Work to complete
Print only the lines of the listing below that run from the line with "e las dos primeras" up to and including the line with "parte, el pantalón", reproducing each one character for character.

--- Exercise data Enclosed Below ---

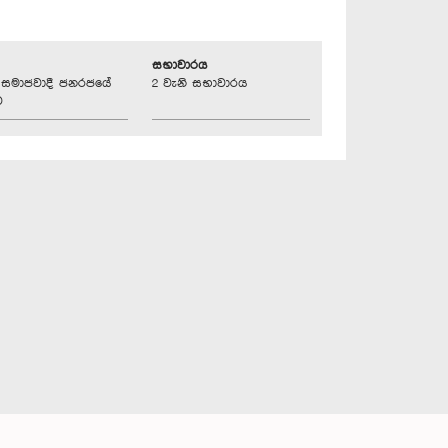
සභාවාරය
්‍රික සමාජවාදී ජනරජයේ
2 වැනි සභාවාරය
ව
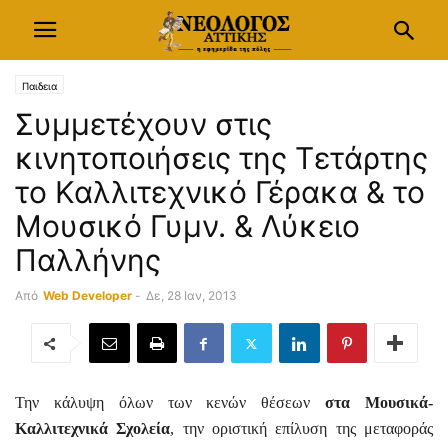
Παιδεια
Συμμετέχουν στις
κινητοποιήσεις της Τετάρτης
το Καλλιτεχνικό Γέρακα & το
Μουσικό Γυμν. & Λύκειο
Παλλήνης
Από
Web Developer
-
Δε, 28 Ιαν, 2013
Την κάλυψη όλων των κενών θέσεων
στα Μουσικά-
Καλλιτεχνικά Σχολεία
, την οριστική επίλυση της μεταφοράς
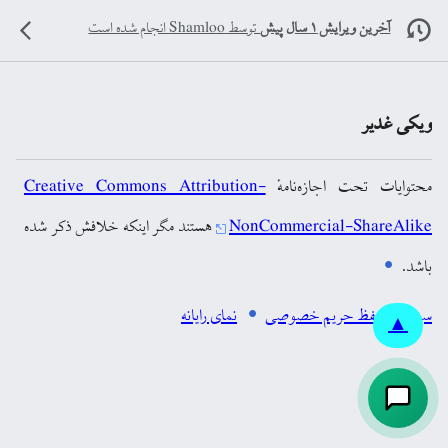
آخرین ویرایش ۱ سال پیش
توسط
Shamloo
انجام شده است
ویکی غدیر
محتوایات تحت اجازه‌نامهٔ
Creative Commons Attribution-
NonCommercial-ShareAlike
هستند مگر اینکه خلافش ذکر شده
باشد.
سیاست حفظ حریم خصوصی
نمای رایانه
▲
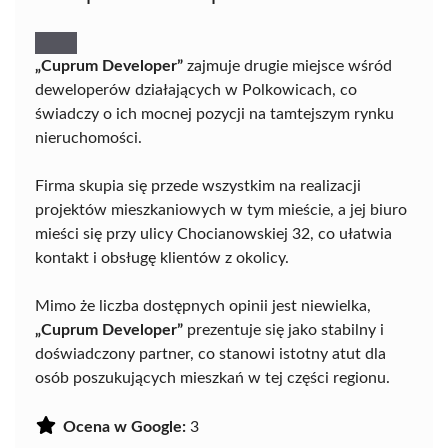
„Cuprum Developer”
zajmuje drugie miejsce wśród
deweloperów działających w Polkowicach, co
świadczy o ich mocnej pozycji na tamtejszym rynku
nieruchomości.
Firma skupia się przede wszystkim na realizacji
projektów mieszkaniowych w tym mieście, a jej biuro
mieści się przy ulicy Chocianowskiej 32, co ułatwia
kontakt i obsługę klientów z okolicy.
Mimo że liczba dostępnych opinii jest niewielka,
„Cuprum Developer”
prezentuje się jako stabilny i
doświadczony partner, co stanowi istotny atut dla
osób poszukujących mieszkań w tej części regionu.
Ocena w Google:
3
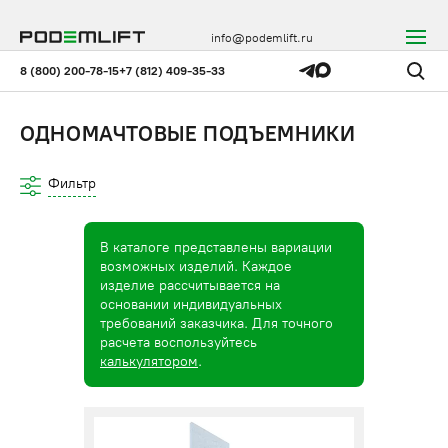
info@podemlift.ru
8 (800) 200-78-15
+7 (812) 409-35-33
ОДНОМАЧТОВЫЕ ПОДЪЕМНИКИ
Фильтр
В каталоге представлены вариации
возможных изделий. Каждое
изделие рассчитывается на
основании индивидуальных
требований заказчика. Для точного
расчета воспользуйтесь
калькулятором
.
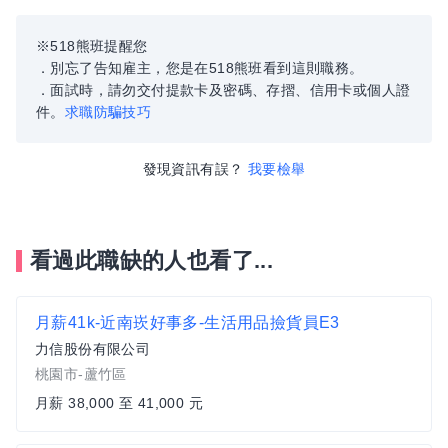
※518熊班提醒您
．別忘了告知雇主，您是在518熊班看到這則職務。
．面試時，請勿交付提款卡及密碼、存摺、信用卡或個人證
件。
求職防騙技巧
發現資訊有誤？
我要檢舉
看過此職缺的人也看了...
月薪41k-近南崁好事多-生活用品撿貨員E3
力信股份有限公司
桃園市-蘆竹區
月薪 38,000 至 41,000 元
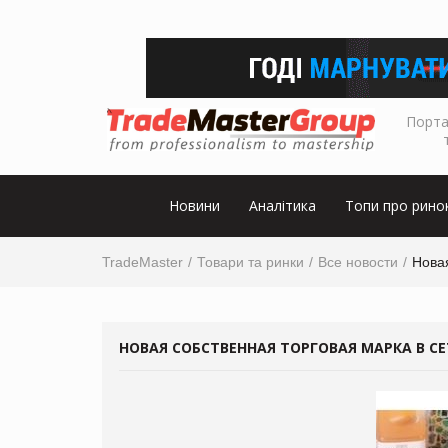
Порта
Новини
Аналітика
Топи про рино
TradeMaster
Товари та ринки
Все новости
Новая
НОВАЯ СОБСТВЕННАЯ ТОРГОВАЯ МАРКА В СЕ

--- End of Enclosed Exercise data ---
--- Exercise data Enclosed Below ---

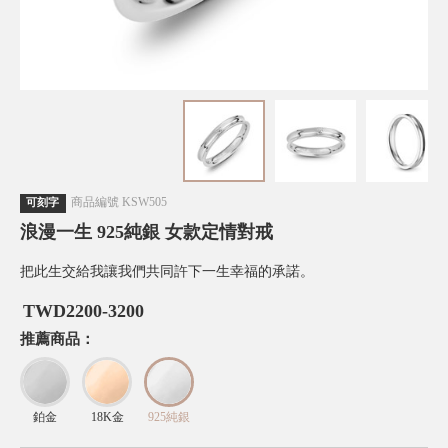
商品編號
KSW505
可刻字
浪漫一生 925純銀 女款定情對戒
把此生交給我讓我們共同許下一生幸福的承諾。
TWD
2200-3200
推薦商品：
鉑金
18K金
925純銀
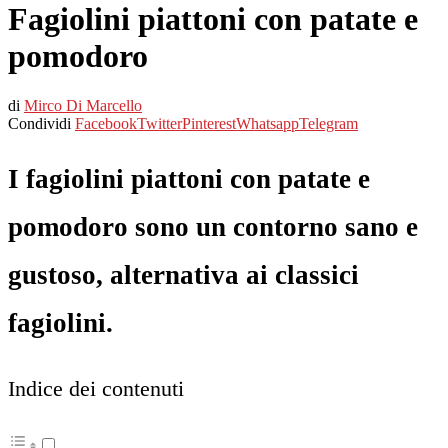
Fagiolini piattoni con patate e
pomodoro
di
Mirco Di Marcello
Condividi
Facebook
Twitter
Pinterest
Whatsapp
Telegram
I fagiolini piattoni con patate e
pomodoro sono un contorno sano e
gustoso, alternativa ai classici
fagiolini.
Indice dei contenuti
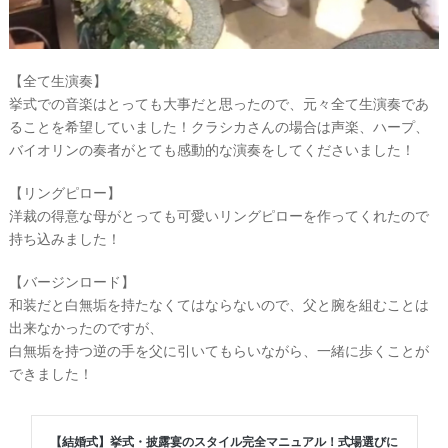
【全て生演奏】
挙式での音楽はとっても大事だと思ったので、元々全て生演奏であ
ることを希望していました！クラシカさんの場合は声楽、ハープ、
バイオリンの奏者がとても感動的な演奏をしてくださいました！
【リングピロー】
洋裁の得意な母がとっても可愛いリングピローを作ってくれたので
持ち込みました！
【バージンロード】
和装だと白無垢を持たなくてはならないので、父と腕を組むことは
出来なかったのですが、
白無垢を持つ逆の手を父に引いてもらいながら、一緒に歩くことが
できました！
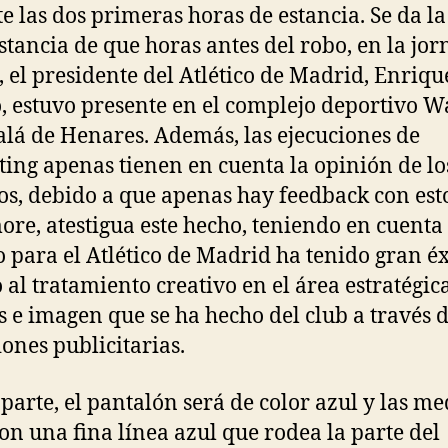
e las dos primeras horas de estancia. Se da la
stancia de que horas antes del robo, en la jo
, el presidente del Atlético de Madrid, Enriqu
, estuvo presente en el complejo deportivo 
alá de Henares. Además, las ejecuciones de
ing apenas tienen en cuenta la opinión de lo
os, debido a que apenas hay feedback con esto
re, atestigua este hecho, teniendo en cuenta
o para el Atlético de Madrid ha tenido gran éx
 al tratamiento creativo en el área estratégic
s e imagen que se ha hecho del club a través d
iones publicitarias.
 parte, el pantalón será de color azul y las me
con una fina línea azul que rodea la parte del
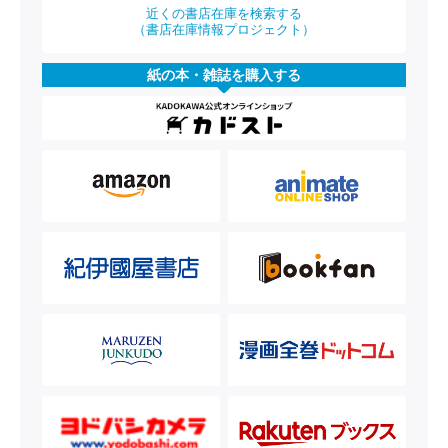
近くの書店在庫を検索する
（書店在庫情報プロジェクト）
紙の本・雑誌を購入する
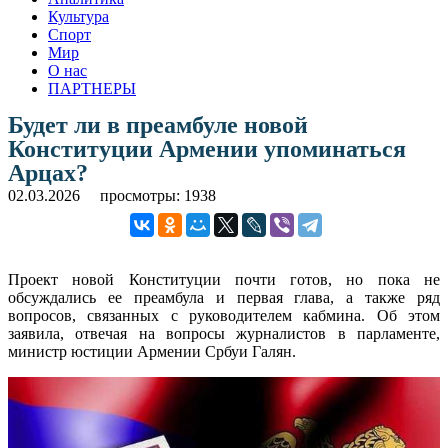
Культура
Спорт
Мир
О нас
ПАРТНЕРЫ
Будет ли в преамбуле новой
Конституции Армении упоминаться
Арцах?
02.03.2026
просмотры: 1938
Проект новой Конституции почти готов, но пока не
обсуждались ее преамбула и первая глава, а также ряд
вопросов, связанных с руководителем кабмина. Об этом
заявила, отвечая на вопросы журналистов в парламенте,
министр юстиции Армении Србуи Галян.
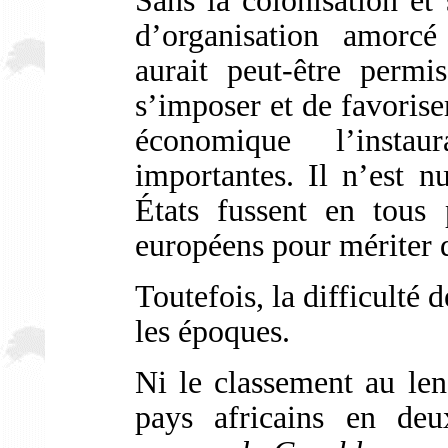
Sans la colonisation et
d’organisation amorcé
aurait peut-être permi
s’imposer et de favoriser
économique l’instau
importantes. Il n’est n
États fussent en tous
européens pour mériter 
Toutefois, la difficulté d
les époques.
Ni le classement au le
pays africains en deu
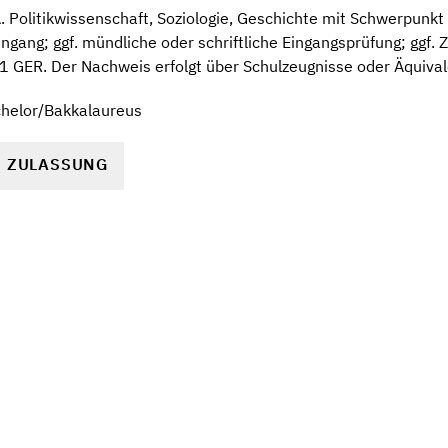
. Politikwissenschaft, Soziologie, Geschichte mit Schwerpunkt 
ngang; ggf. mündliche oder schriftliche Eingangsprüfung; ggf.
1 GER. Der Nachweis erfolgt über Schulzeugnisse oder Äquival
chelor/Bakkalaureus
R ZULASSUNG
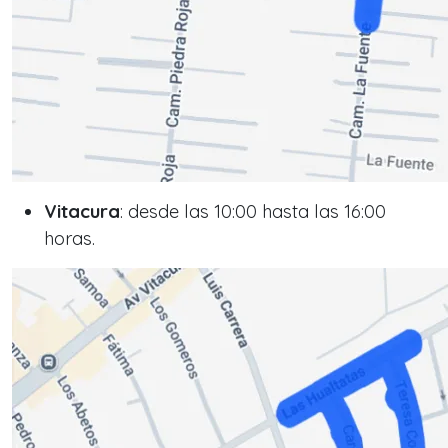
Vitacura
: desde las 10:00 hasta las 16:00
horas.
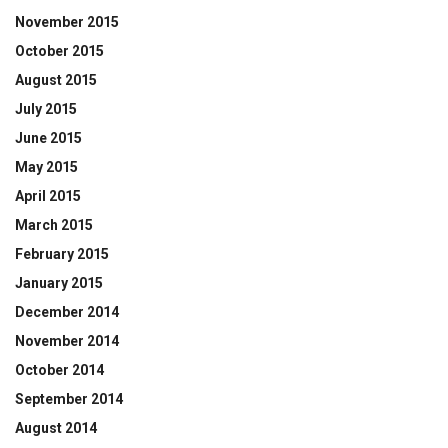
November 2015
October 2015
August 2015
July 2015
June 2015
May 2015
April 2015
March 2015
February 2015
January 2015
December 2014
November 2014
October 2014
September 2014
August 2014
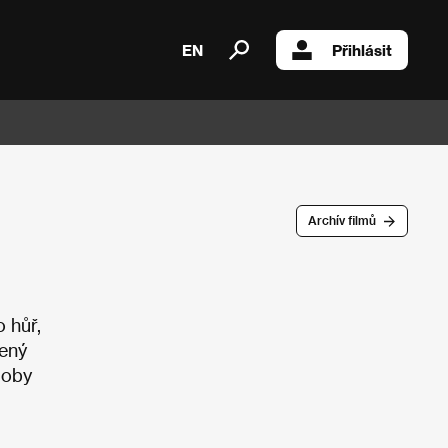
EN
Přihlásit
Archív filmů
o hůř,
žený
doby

--- End of Enclosed Exercise data ---
--- Exercise data Enclosed Below ---

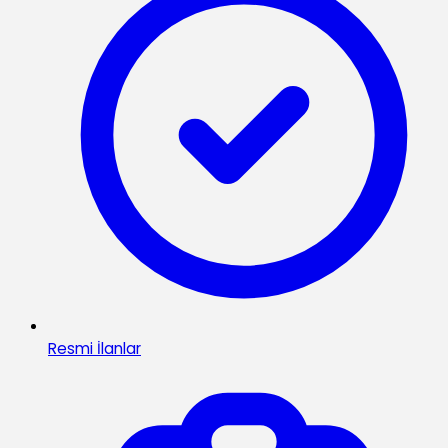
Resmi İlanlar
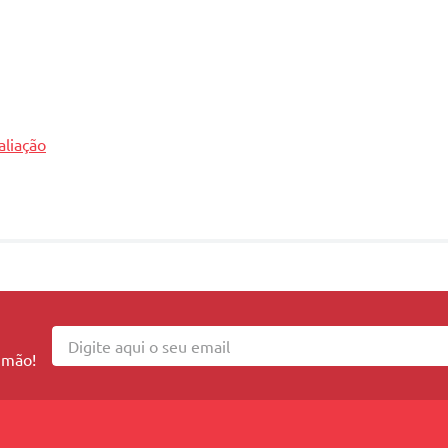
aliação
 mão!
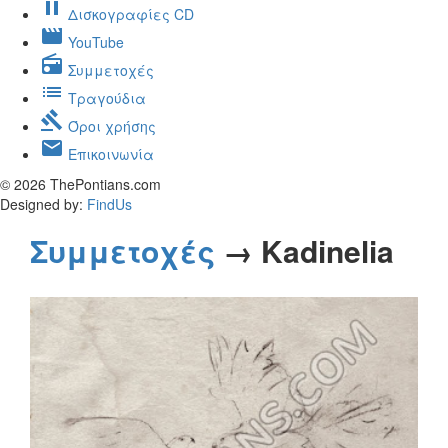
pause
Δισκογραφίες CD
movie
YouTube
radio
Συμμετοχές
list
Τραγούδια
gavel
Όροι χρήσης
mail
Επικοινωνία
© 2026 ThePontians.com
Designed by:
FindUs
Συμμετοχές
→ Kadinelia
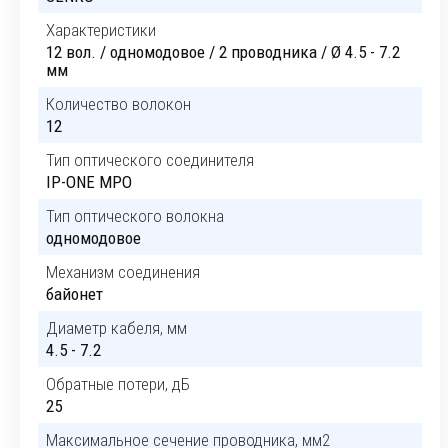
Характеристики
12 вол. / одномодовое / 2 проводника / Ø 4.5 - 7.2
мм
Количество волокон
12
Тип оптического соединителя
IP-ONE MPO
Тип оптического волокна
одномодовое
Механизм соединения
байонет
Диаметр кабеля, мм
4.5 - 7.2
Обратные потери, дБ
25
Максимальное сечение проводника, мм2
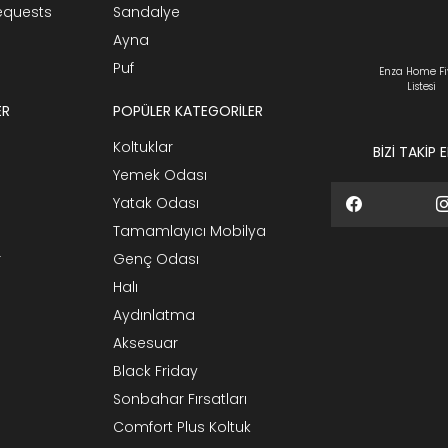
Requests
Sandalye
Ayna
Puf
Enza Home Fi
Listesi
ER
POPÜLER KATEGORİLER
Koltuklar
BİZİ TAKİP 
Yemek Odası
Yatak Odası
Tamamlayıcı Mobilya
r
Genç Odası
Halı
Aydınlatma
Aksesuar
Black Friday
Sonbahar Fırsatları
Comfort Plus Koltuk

--- End of Enclosed Exercise data ---

Solution
e las dos primeras horas de estancia. Se da la
stancia de que horas antes del robo, en la jo
, el presidente del Atlético de Madrid, Enriqu
, estuvo presente en el complejo deportivo 
alá de Henares. Además, las ejecuciones de
ing apenas tienen en cuenta la opinión de lo
os, debido a que apenas hay feedback con esto
re, atestigua este hecho, teniendo en cuenta
o para el Atlético de Madrid ha tenido gran éx
 al tratamiento creativo en el área estratégic
s e imagen que se ha hecho del club a través d
iones publicitarias.
 parte, el pantalón será de color azul y las me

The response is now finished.